Germs are ubiquitous and nobody can escape them no matter how many people are vaccinated.
You people just make stuff up to fit your ridiculous narrative. You have been completely brainwashed to believe that vaccines work so you just twist the truth to make it all seem completely legitimate.
Are you going to start suing people if you experience a particularly cold Christmas Day?
You have as much right to demand a germ free existence as you do to demand constantly perfect weather. That is to say – none.
Of course, if you were remotely intelligent you would realize that if germs are ubiquitous but most of the time you are perfectly healthy, germs have very little – if anything – to do with why you get sick in the first place.
And if you were remotely intelligent you would also ask yourself why it is that visiting a doctor (to get a vaccine) – where you will be surrounded by dozens of sick people – is perfectly safe but being around one perfectly healthy (or even sick) unvaccinated kid will be instantly fatal.
But you won’t ask yourself any of these questions because you have believed in vaccines ever since your kindergarten teacher and your parents told you to. You know for a fact that they couldn’t possibly be wrong. Anybody who points out basic logic and facts that run contrary to your narrative must be engaging in sorcery right?
So tell me. Why can an immune compromised person survive a trip to the doctor office or hospital (which they do quite regularly) but survive being around an unvaccinated kid?

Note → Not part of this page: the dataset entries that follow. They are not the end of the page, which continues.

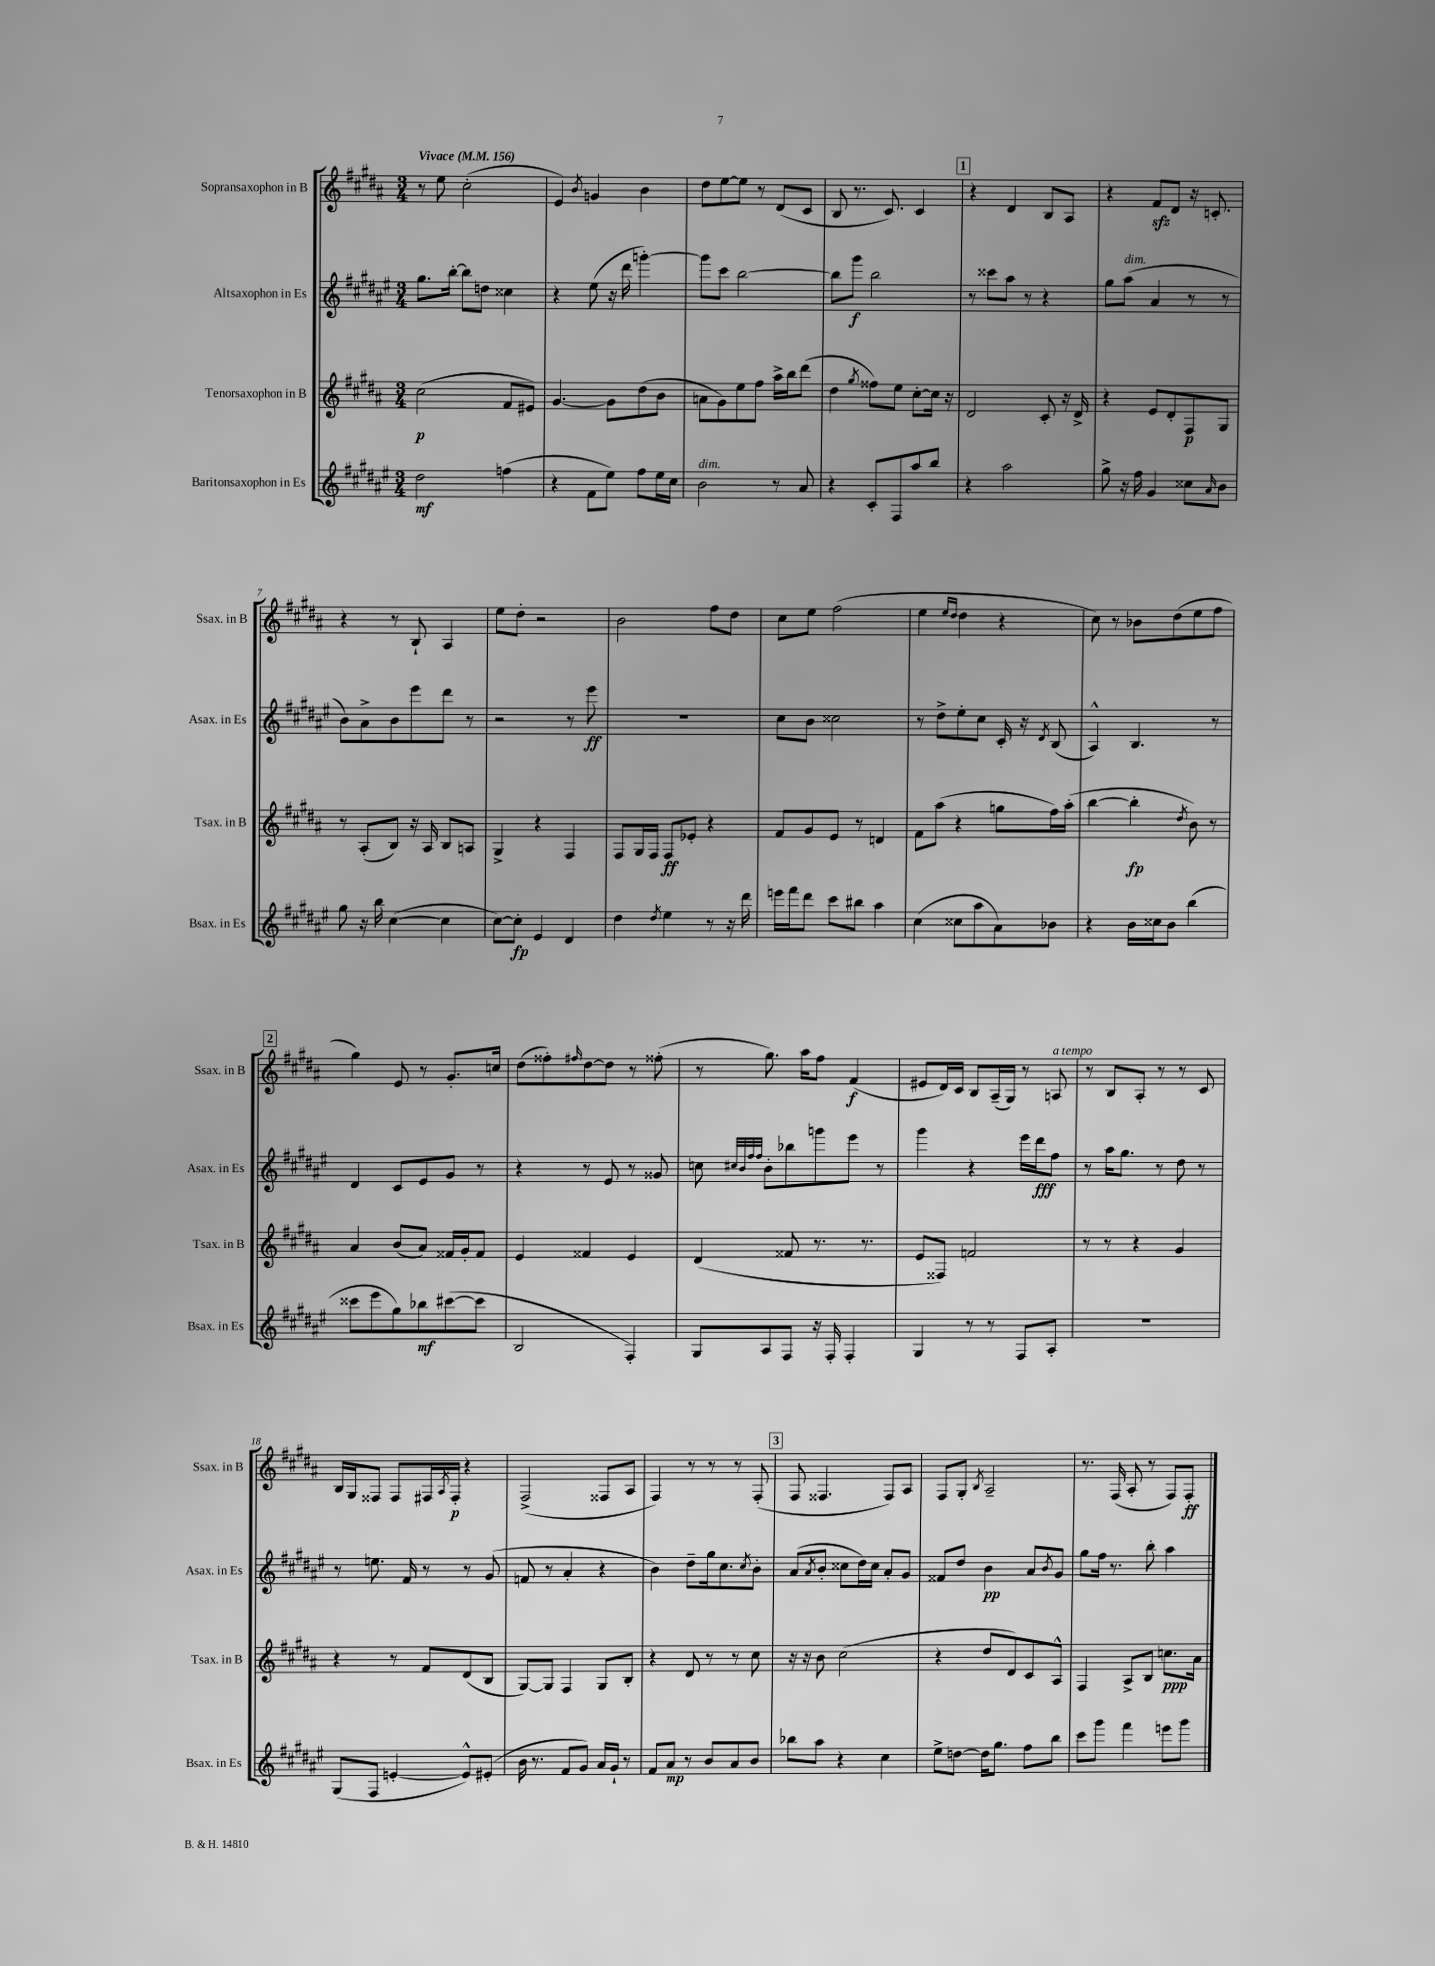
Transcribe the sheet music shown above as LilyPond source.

<<
\new StaffGroup <<
\new Staff = "s0" \with { instrumentName = "Sopransaxophon in B" shortInstrumentName = "Ssax. in B" } {
    \clef treble \key b \major \numericTimeSignature \time 3/4 \tempo "Vivace" 4 = 156
    r8 e''8 cis''2-.( |
    e'4) \acciaccatura { b'8 } g'4 b'4 |
    dis''8 e''8~ e''8 r8 dis'8( cis'8 |
    b8 r8. cis'8.) cis'4 |
    \mark \markup { \box "1" } r4 dis'4 b8 ais8 |
    r4 fis'8\sfz dis'8 r16 c'8.-. |
    r4 r8 b8-! ais4 |
    e''8 dis''8-. r2 |
    b'2 fis''8 dis''8 |
    cis''8 e''8 fis''2( |
    e''4 \grace { e''16 dis''16 } dis''4 r4 |
    cis''8) r8 bes'8 dis''8( e''8 fis''8 |
    \mark \markup { \box "2" } gis''4) e'8 r8 gis'8.-. c''16 |
    dis''8( fisis''8-.) \grace { fis''16 } dis''8~ dis''8 r8 fisis''8-.( |
    r8 gis''8.) ais''16 fis''8 fis'4\f( |
    eis'8 dis'16) cis'16 b8 ais16--( gis16) r8 a8^\markup { \italic "a tempo" } |
    r8 b8 ais8-. r8 r8 cis'8 |
    b16 gis16 fisis8 fisis8 fis16 \acciaccatura { ais8 } fis16-.\p r4 |
    fis2->( fisis8 ais8 |
    fis4) r8 r8 r8 fis8-.( |
    \mark \markup { \box "3" } fis8 fisis4. fisis8) ais8 |
    fis8 gis8-. \acciaccatura { b8 } ais2-- |
    r8. fis16( ais8-. r8 fis8) fis8-.\ff \bar "|." |
}
\new Staff = "s1" \with { instrumentName = "Altsaxophon in Es" shortInstrumentName = "Asax. in Es" } {
    \clef treble \key fis \major \numericTimeSignature \time 3/4
    gis''8. b''16~-. b''8 d''8 cisis''4 |
    r4 eis''8( r16 dis'''16 g'''4~-.) |
    g'''8 cis'''8 b''2~ |
    b''8 gis'''8\f b''2 |
    \mark \markup { \box "1" } r8 cisis'''8 ais''8 r8 r4 |
    gis''8 ais''8^\markup { \italic "dim." }( ais'4 r8 r8 |
    b'8) ais'8-> b'8 eis'''8 dis'''8 r8 |
    r2 r8 eis'''8\ff |
    R2. |
    cis''8 b'8 cisis''2 |
    r8 dis''8-> eis''8-. cis''8 cis'16-. r16 \acciaccatura { dis'8 } b8( |
    ais4-^) b4. r8 |
    \mark \markup { \box "2" } dis'4 cis'8 eis'8 gis'8 r8 |
    r4 r8 eis'8 r8 gisis'8 |
    c''8 \grace { cis''32 b'32 fis''32 fis''32 } b'8-. bes''8 g'''8 eis'''8 r8 |
    gis'''4 r4 eis'''16 dis'''16\fff fis''8 |
    r8 ais''16 gis''8. r8 dis''8 r8 |
    r8 e''8. fis'16 r8 r8 gis'8( |
    f'8 r8 ais'4-. r4 |
    b'4) dis''8-- gis''16 cis''8. \acciaccatura { cis''8 } b'8-. |
    \mark \markup { \box "3" } ais'8( \acciaccatura { ais'8 } b'8-. cisis''8 dis''16) cisis''16 ais'8-. gis'8 |
    fisis'8 dis''8 b'4\pp ais'8 \acciaccatura { b'8 } gis'8 |
    gis''8 fis''16 r8. b''8-. ais''4 \bar "|." |
}
\new Staff = "s2" \with { instrumentName = "Tenorsaxophon in B" shortInstrumentName = "Tsax. in B" } {
    \clef treble \key b \major \numericTimeSignature \time 3/4
    cis''2\p( fis'8 eis'8) |
    gis'4.~ gis'8 dis''8( b'8 |
    a'8 gis'8) e''8 fis''8 ais''16-> b''16 dis'''8( |
    dis''4 \acciaccatura { gis''8 } fisis''8) e''8 cis''8~-. cis''16 r16 |
    \mark \markup { \box "1" } dis'2 cis'8-. r16 dis'16-> |
    r4 e'8 dis'8-. fis8\p gis8 |
    r8 ais8-.( b8) r16 ais16 b8 a8 |
    gis4-> r4 fis4 |
    fis8 gis16 fis16 fis8\ff ees'8-. r4 |
    fis'8 gis'8 e'8 r8 d'4 |
    fis'8 ais''8( r4 g''8 fis''16) ais''16-.( |
    b''4~ b''4-.\fp \acciaccatura { dis''8 } b'8) r8 |
    \mark \markup { \box "2" } ais'4 b'8( ais'8) fisis'16 gis'16-. fisis'8 |
    e'4 fisis'4 e'4 |
    dis'4( fisis'8 r8. r8. |
    e'8 fisis8) f'2 |
    r8 r8 r4 gis'4 |
    r4 r8 fis'8 dis'8( b8 |
    gis8~) gis8 fis4 gis8 b8-. |
    r4 dis'8 r8 r8 cis''8 |
    \mark \markup { \box "3" } r16 r16 b'8 cis''2( |
    r4 dis''8 dis'8) cis'8 ais8-^ |
    fis4 ais8-> b8 c''8.\ppp ais'16 \bar "|." |
}
\new Staff = "s3" \with { instrumentName = "Baritonsaxophon in Es" shortInstrumentName = "Bsax. in Es" } {
    \clef treble \key fis \major \numericTimeSignature \time 3/4
    dis''2\mf f''4( |
    r4 fis'8 eis''8) fis''8 eis''16 cis''16 |
    b'2^\markup { \italic "dim." } r8 ais'8 |
    r4 cis'8-. fis8 ais''8 b''8 |
    \mark \markup { \box "1" } r4 ais''2 |
    gis''8-> r16 fis''16 gis'4 cisis''8 \grace { ais'16 } b'8 |
    gis''8 r16 b''16 cis''4~( cis''4 |
    cis''8~) cis''8-.\fp eis'4 dis'4 |
    dis''4 \acciaccatura { dis''8 } eis''4 r8 r16 dis'''16 |
    e'''16 fis'''16 dis'''8 cis'''8 bis''8 ais''4 |
    cis''4( cisis''8 ais''8 ais'8) bes'8 |
    r4 b'16 cisis''16 b'8 b''4( |
    \mark \markup { \box "2" } cisis'''8 eis'''8 gis''8) bes''8\mf cis'''8~( cis'''8 |
    b2 fis4-.) |
    gis8 ais8 fis8 r16 fis16-. fis4-. |
    gis4 r8 r8 fis8 ais8-. |
    R2. |
    gis8( fis8 e'4~-. e'8-^) eis'8-.( |
    b'16 r8. fis'8 gis'8) ais'16 gis'16-! r8 |
    fis'8 ais'8\mp r8 b'8 ais'8 b'8 |
    \mark \markup { \box "3" } bes''8 ais''8 r4 cis''4 |
    eis''8-> d''8~ d''16 gis''8. fis''8 b''8 |
    cis'''8 gis'''8 fis'''4 e'''8 gis'''8 \bar "|." |
}
>>
>>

Never mind. You have no idea. Nobody does.
Because it’s all a lie.
By the way, no vaccine in history has ever worked. Doctors typically refuse to diagnose (or even test for) the condition if the patient is vaccinated. (Remember that 99.9999+% of all diseases in history have been diagnosed without a lab test). So the diseases have been renamed not reduced.
Vaccinated kids are *more* likely to get measles (or at least just as likely) but doctors just call it roseola, 5th disease, hand foot and mouth etc.
The human body naturally has millions of viruses and bacteria. Bacteriophages (or “phages”) are viruses that infect and destroy specific bacteria. They’re found in the mucus membrane lining in the digestive, respiratory and reproductive tracts.
Mucus is a thick, jelly-like material that provides a physical barrier against invading bacteria and protects the underlying cells from being infected. Recent research suggests the phages present in the mucus are part of our natural immune system, protecting the human body from invading bacteria.
Phages have actually been used to treat dysentery, sepsis caused by Staphylococcus aureus, salmonella infections and skin infections for nearly a century. Early sources of phages for therapy included local water bodies, dirt, air, sewage and even body fluids from infected patients. The viruses were isolated from these sources, purified, and then used for treatment.
Phages have attracted renewed interest as we continue to see the rise of drug resistant infections. Recently, a teenager in the United Kingdom was reportedly close to death when phages were successfully used to treat a serious infection that had been resistant to antibiotics.
I am largely persuaded by much of the discussion (and some cases as mentioned above) in which protecting the child takes precedence over parental rights. Why should a parent be able to dictate that their child suffer (or suffer the risk of) dangerous diseases? Their child is also a person with rights, and the state sometimes needs to protect children against their parents.